Desumanizar é tirar do sujeito sua essência humana. É coisificá-lo para o nosso gozo, seja ele qual for. É olhar para uma mulher e reduzi-la a peitos e bunda, para um homem e torná-lo apenas força, poder e dinheiro. Um jogador de futebol vale apenas para o nosso gozo, sem que seus sofrimentos, sua vida, suas fragilidades e sua história sejam levadas em consideração.

O jogador Fabrício, soube-se hoje, tem um irmão que está preso, e outro que já morreu pelas mesmas razões: tráfico de drogas. Sofria pressão desumana de torcedores que achavam que ele não estava jogando o quanto devia. A pressão também chegava de uma “crônica esportiva” espetaculosa, insensível e grosseira, que ressalta ainda mais a objetualização dos jogadores, tornando-os marionetes de seus conceitos e alvos fáceis para suas piadas de gosto duvidoso. Por mais que se entenda que as gratificações monetárias para os jogadores são muito altas (para uma elite restrita e minúscula, como no caso do Fabrício) também é verdade que a tensão para cumprir metas, nunca errar, jamais falhar, lutar como um gladiador, oferecer o sangue, destruir a própria saúde em nome de uma bandeira é uma tarefa pesada demais para qualquer um, e mais ainda para meninos de origem pobre.

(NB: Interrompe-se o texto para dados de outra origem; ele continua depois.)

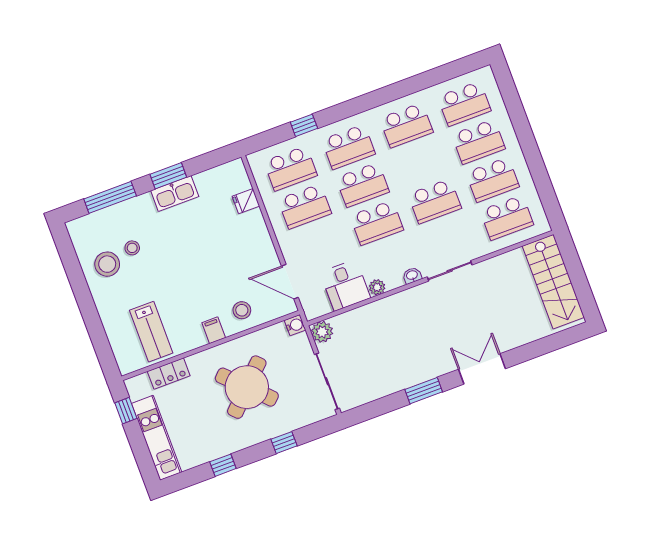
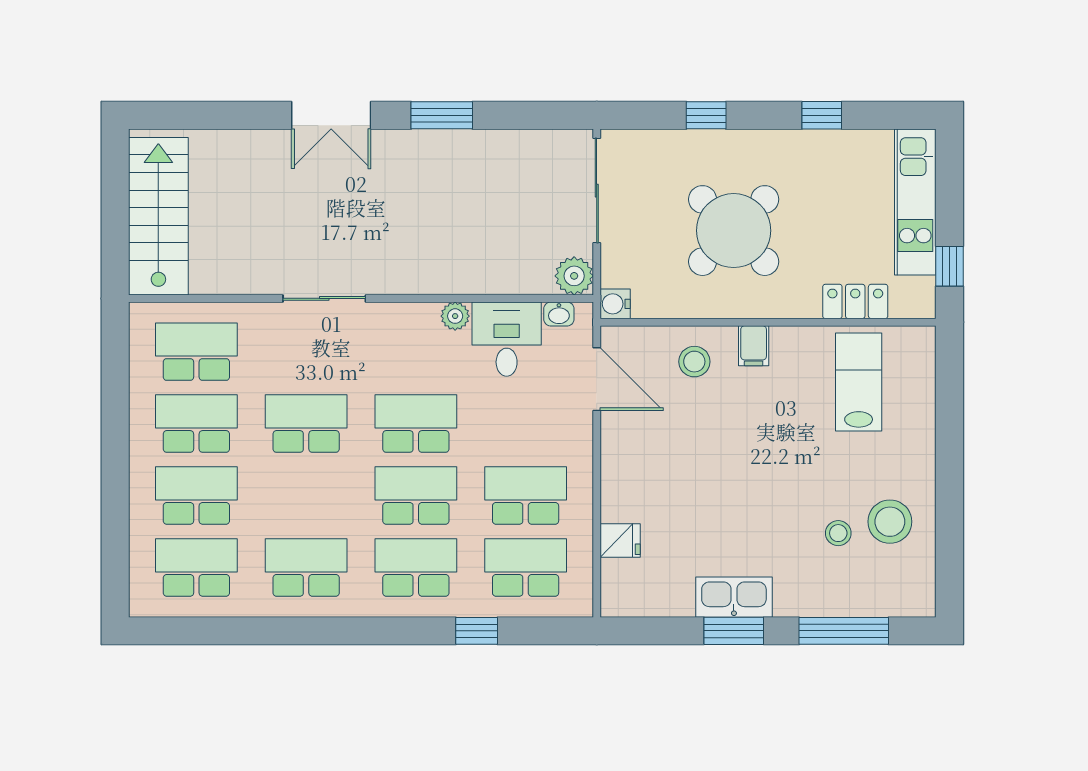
washbasin: (412, 275) -> (559, 314), moved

Não foram poucos os jogadores que pensaram em suicídio. Outro famoso jogador do Internacional, quando jogava no exterior, longe da família, sem falar o idioma local, sem amigos e sem referências, subiu no alto de um prédio e por pouco não se arrojou de lá, acabando com sua vida. Teve mais sorte do que Fabrício.

Fabrício explodiu, rompeu a corda. Diante de tanta tensão acumulada ele não aguentou a(s) pressão(ões). Não suportou o desprezo da torcida por quem se dedicava ao limite e jogou tudo para o ar. Todavia, quando o que ele mais precisa é de compreensão e de uma palavra amiga, ele recebe deboche, críticas, mais violência e desprezo. O objeto Fabrício passa a ser desimportante e, mais ainda, incômodo. “Joguem fora essa peça, ela já não nos serve mais.

Fabrício precisa de um abraço. Se serve o abraço de um gremista, aqui vai. Erga a cabeça, olhe para frente, pense na sua família, tente se acalmar. Existe um grande futuro ainda possível, se você puder ultrapassar este momento.